Nokia figured prominently among last year's top tech job cutters, axing some 7,500 jobs while refocusing on Windows Phone and handing over Symbian activities to Accenture.

Also on the telecom front, T-Mobile and Sprint have announced layoffs this year.

T-Mobile, recovering from the FCC's shooting down of its proposed $39 billion merger with AT&T, announced in March that call center consolidation would cost 1,900 workers their jobs. One AT&T official blamed the FCC's decision not to OK the deal for the T-Mobile layoffs. 

T-Mobile announced another 350 jobs cuts in May. 

Rival Sprint said in February that it would slash jobs in the wake of a January management reshuffling, and according to a FierceWireless report at the time, the number of jobs affected was expected to be about 100 of about 40,000. Related, Sprint network operator Ericsson reportedly began laying off 10% of its 14,000-person North American workforce in March, weeding out its lowest performers. 

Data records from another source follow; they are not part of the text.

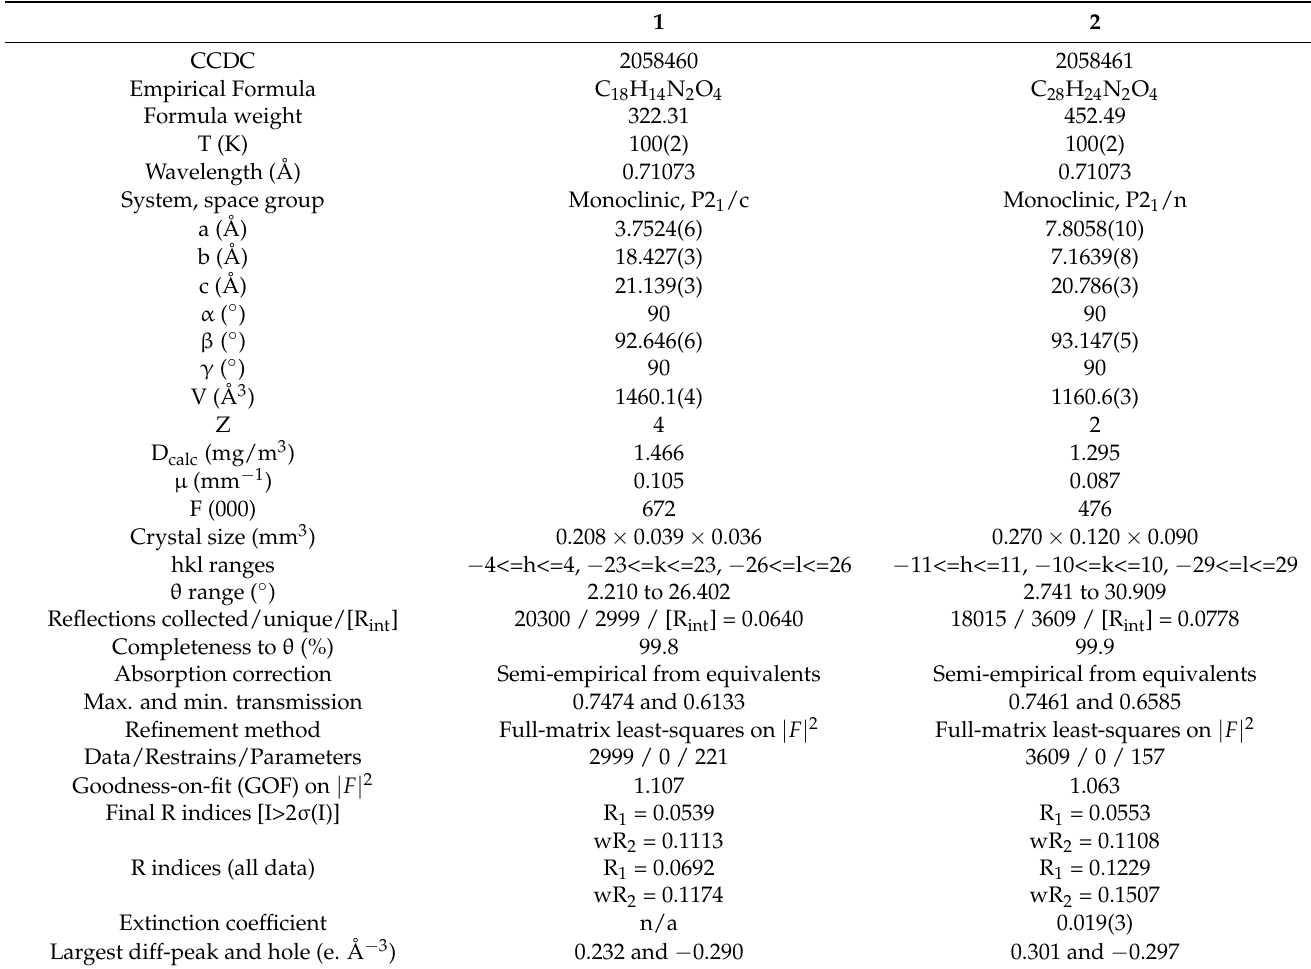
Table 1. Crystal data and structure refinement for 1 and 2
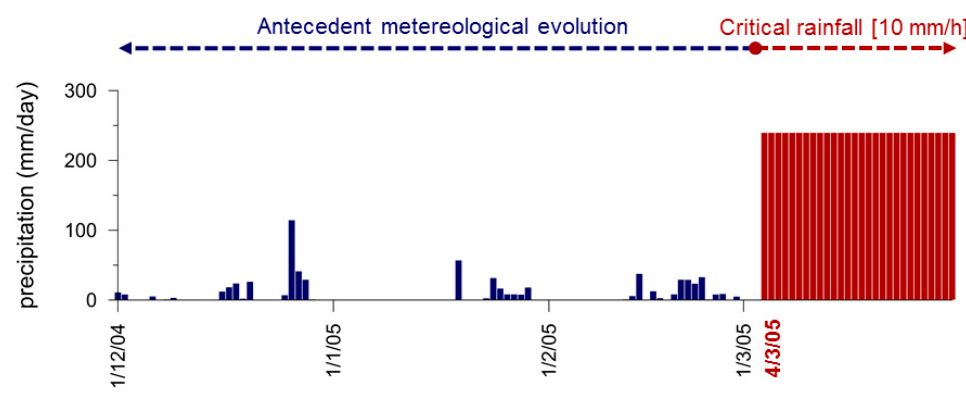
Figure 6. Final part of the rainfall history applied in analyses of set B, C, and D (1st December 2004–3rd March 2005).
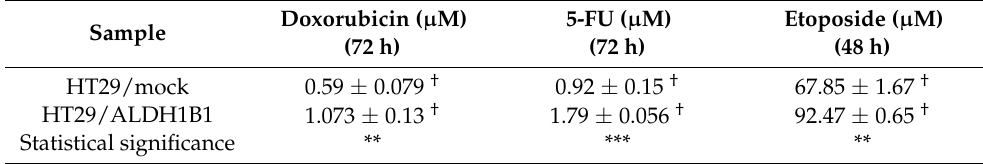
Table 5. EC 50 values of doxorubicin (72 h), fluorouracil (5-FU) (72 h) and etoposide (48 h).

Other big bloodlettings this year from technology ranks:

*The job cuts cited above pale in comparison to HP's recently announced plans to slash 8% of its workforce via layoffs and retirement offers, which translates into about 27,000 jobs. The company expects the cuts to save it $3 billion to $3.5 billion in fiscal year 2014. The job cuts are "difficult" but they also are "necessary to improve execution and to fund long-term health" of HP, CEO Meg Whitman said in a statement.

*Sony said in April it will cut about 10,000 of its 168,000 worldwide employees as part of a restructuring plan. Some of the workforce reduction will come by spinning off non-core businesses, including chemical operations and LCD screen production. Sony lost about $2.7 billion in its fiscal year ended in March. The company, which has lost ground in areas such as TVs, is refocusing on consumer products such as phones and tablets.

*NEC kicked off 2012 by announcing it would cut 10,000 workers, including 3,000 outside of Japan, while forecasting a $1.3 billion loss in the fiscal year ended in March. The company's smartphone business has suffered from incursions by other companies into the Japanese market, while NEC has also continued to suffer from flood-ruined plants in Thailand.

*Yahoo, which continues to take a pounding from Google and others, said in April job cuts would enable it to go forward as a smaller, more profitable company focused on its "core media, connections and commerce businesses." Yahoo CEO Scott Thompson said the company was reducing its workforce by about 2,000 people, or 14% overall, and as it turns out, those numbers wound up including Thompson himself after it was revealed he had embellished his resume. 

*Computerworld reported in March that IBM cut 1,000 workers in the United States, though details on where within IBM the cuts were made is fuzzy. IBM is estimated to employ a little less than 100,000 people in the United States, and more than 400,000 worldwide.

*Finally, one workforce reduction that might hit especially close to home for Network World's IT professional readers: Lloyds Banking Group is offshoring some 300 IT roles to suppliers, and cutting another 100 IT workers. The cuts are part of the company's 1,600-job reduction across the United Kingdom, according to an IDG/Computerworld UK report.

According to jobs watcher Challenger, Gray & Christmas, 4,845 computer industry jobs were lost through April in the United States, plus another 7,421 in telecom. That's up from the 2,301 computer jobs and 4,752 telecom jobs lost through April 2011.

But on the bright side, IT jobs continued to grow briskly overall in April, according to TechServe Alliance, a collaboration of IT services firms, clients and customers that bases its findings on U.S. Bureau of Labor Statistics reports. In April, the number of IT jobs grew by 17,000 or 0.4% sequentially to 4,168,700, according to TechServe Alliance. April marks the fourth straight month in which IT employment has reached a new record high. IT jobs rose by 117,000, or 2.9%, in the past 12 months.